Porch pirates are the latest scourge
When my friend called, she was upset, confused and resigned.
Through her front window, she had just witnessed a crime. She was the victim, for the fifth time in the last year.
She lives alone in an old-ish house on a quiet suburban street. She’s in her 70s. She has had three major surgeries in the last year. Going out for any reason, especially shopping, is getting to be a burden for her.
So she orders most of her basic stuff online. It’s delivered to her front porch.
Where it is often promptly stolen.
This 21st-century phenomenon is called porch piracy. Thieves follow delivery vans as they make their deliveries. As soon as the van is gone, and no police are in sight, the pirates grab the goods and disappear.
According to a federal government study, porch piracy is responsible for $1.5 billion in losses each year in the United States. Senior citizens are disproportionately the victims.
Why? For the same reasons they are often victims of other crimes. They are vulnerable and confusable.
So many older people are reluctant to cry ouch, especially if they live alone. If they report a porch piracy, they worry that they’ll be blacklisted from future deliveries (they won’t be).
They sometimes get discombobulated about the items that were heisted. If FedEx says they were delivered, but they’re not outside the front door, did I really order them, or is my mind playing tricks on me?
They’ve had their share of senior moments.
Perhaps this is yet another.
Of course, pirates know all this and bank on it. Even so, a porch pirate has to be very bold to strike when a victim is at home.
Perhaps the owner has mounted some electronic security gizmo that can snap a picture of him. Yet if he covers his face — most porch pirates do — he can beat this first line of defense. Bingo, he has a box of steaks or a raft of expensive clothes that he didn’t have three minutes earlier.
How should senior victims of porch piracy fight back?
Experienced police officers say the best medicine is to fetch a delivery from the porch as soon as it’s dropped off.
Of course, that isn’t always possible, because the homeowner might be busy elsewhere in the house, or out back in the garden, or off on a trip. Pirates can strike and be gone in mere seconds.
But many pirates are repeat offenders, police say. If they’ve hit a particular porch once, successfully, they’ll often hit it again.

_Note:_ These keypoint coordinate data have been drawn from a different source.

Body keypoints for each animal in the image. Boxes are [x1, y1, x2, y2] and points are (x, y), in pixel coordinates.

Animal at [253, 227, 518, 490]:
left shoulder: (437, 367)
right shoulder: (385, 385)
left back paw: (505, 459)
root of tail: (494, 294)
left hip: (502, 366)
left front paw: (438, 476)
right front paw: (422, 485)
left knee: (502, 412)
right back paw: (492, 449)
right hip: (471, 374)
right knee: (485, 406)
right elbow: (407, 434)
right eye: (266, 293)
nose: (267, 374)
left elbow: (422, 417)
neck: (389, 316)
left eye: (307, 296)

The last thing a senior citizen needs, especially if he or she is disabled, is not to be able to count on deliveries of important drugs or medical supplies. Yes, retailers will usually refund the purchase price of stolen goods. But that doesn’t help a senior who was counting on a lifeline item on a particular day.

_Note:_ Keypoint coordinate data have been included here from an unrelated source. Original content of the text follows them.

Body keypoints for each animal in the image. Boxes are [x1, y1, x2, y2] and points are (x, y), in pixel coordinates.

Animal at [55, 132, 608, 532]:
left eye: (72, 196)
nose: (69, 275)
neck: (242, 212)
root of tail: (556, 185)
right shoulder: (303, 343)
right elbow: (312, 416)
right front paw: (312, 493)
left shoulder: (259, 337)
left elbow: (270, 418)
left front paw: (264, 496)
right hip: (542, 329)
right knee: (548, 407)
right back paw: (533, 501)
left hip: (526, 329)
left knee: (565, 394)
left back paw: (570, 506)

Being an ornery sort, I can’t help but recommend a saucy countermeasure I first heard about many years ago.
A man who lived in a high-rise apartment subscribed to a newspaper. It was duly delivered each day before dawn. It was duly stolen, day after day.
The man did not want to get up at 5 a.m. every morning to get a jump ahead of the thief. So he played the Ingenious Card.

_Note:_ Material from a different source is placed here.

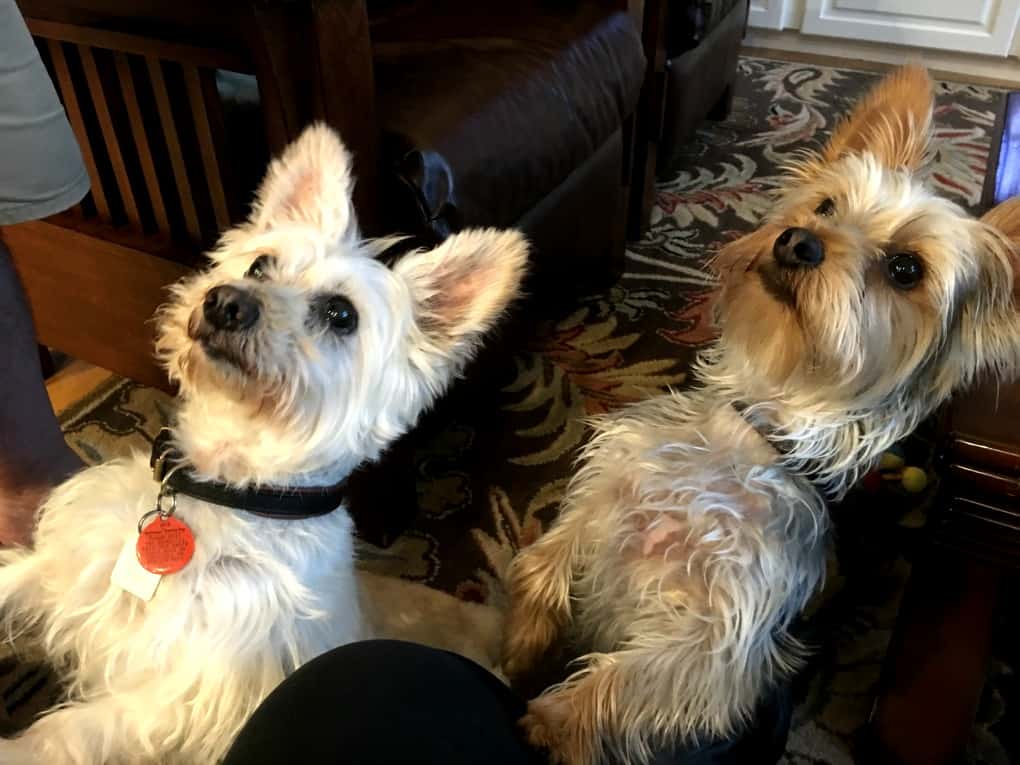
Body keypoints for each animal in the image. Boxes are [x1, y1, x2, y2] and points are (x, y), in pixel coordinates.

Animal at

One morning, before roosters crowed, the paper was delivered. The man ran a string under his front door.
On the outside end of it was a hook, to which he attached the paper. On the inside was another hook, attached to a stack of pots and pans.
As soon as the thief yanked on that day’s about-to-be-stolen paper, there was a huge, metallic crash. The thief never returned.
This trick would work against porch pirates only if there’s enough time to attach a booby trap. But how satisfying it would be to scare the living daylights out of a pirate, especially one who had struck before, and who was threatening to shrink the life horizon of a senior citizen.
My friend the five-time pirate victim said she’ll try the hook trick. I can’t wait to hear the results. A sharp clatter of a few saucepans might teach her porch pirate a lesson that he has long deserved.
Bob Levey is a national award-winning columnist.